Le Premier ministre, quant à lui, ne dévie pas de la ligne esquissée vendredi après-midi lors d’une prise de parole à Matignon, à savoir le maintien du calendrier prévu avec une présentation en détail du projet de réforme des retraites mercredi. “Je suis déterminé à mener la réforme à son terme’, affirme Édouard Philippe, “et très soucieux de le faire en respectant les gens et en répondant à leurs inquiétudes”, poursuit-il dans un souci de “en même temps” cher à Emmanuel Macron.

 

De la “souplesse” pour les syndicats réformistes

Dans la presse, chaque protagoniste du conflit actuel campe sur ses positions, mais en coulisses la donne pourrait changer en quelques jours. L’exécutif, qui ne se dit “pas du tout surpris” par l’ampleur des cortèges, réaffirme qu’il est prêt à faire preuve de “souplesse” sur plusieurs points de son projet, notamment sur le calendrier d’application de la réforme des retraites.

“Ce sera non”, répond dimanche Philippe Martinez. “Je ne veux pas que nos petits-enfants nous disent : ‘Tu as pu partir à tel âge, mais en contre-partie, tu as sacrifié ma retraite'. […] Nous tiendrons jusqu'au retrait", assure le secrétaire général de la CGT.

>> À lire : Dix choses à savoir sur le projet de réforme des retraites

Si la CGT entend rester inflexible, cette transition allongée vers le “régime universel” voulu par l’exécutif pourrait intéresser des syndicats réformistes comme la CFDT ou l’Unsa.
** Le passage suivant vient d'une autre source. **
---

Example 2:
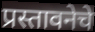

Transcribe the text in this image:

प्रस्तावनेचे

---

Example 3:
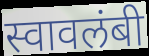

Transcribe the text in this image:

स्वावलंबी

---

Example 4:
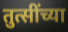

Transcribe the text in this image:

तुत्सींच्या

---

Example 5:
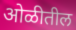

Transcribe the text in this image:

ओळीतील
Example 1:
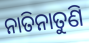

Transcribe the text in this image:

ନାତିନାତୁଣି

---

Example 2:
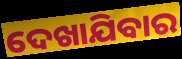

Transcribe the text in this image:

ଦେଖାଯିବାର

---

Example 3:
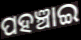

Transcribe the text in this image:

ପହଞ୍ଚାଇ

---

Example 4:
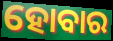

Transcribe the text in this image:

ହୋବାର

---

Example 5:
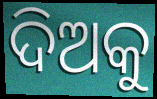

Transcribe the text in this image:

ଦିଅକୁ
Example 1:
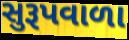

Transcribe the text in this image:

સુરૂપવાળા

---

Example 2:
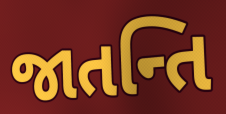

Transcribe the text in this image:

જાતન્તિ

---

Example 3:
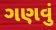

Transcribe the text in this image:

ગણવું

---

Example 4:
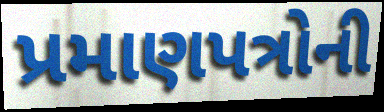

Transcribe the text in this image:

પ્રમાણપત્રોની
Ce dernier, actuellement engagé contre le projet de réforme, dispose d’une base solide au sein de la RATP et de la SNCF – à l’origine des fortes perturbations actuelles dans les transports. Le gouvernement fait aussi des ouvertures auprès de la CGC, proposant au syndicat une “transition sur-mesure” pour les cadres à haut salaire, selon Les Échos.
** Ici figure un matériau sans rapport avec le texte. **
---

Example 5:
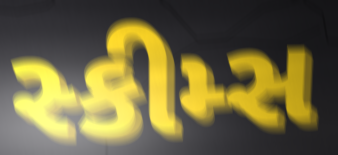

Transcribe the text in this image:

સ્કીમ્સ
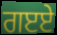
ਗੲਏ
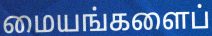
மையங்களைப்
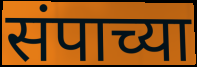
संपाच्या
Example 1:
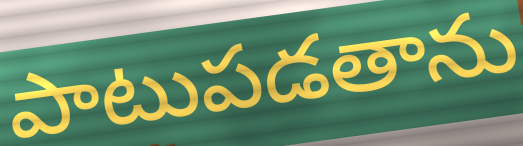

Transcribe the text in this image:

పాటుపడతాను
Par ailleurs, des arbitrages seraient encore en cours pour savoir quelle génération serait touchée en premier par la prochaine réforme des retraites. Selon le JDD, cette dernière ne s'appliquerait qu'aux Français nés après 1973, voire à plus longue échéance pour les salariés dépendants d'un régime spécial. Cela reviendrait pour l'exécutif à différer d'au moins dix ans l'effet de sa réforme, étant donné que jusqu'à maintenant le haut-commissaire aux Retraites, Jean-Paul Delevoye, suggérait que la génération 1963 serait la première concernée.

Ces concessions suffiront-elles à résoudre le conflit social actuel ? "Si on ne fait pas une réforme profonde, sérieuse, progressive aujourd'hui, quelqu'un d'autre en fera une demain brutale, vraiment brutale", avertit Édouard Philippe, qui devait se réunir autour d'Emmanuel Macron et les ministres concernés dimanche soir à l'lysée.
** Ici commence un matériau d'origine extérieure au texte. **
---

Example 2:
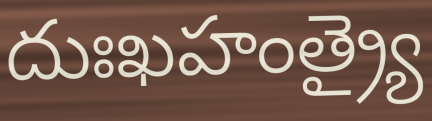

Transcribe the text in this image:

దుఃఖహంత్ర్యై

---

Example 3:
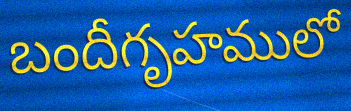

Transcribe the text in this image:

బందీగృహములో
Reste que les opposants à la réforme des retraites n’entendent pas réduire leur mobilisation pour l'instant. Les transports seront encore très fortement perturbés lundi et mardi. Ce même mardi, ils ne seront pas les seuls à l'arrêt : une nouvelle journée de grève interprofessionnelle et de grèves est prévue. Le syndicat d'enseignants SNUipp-FSU a notamment appelé les personnels des écoles à "s'engager massivement".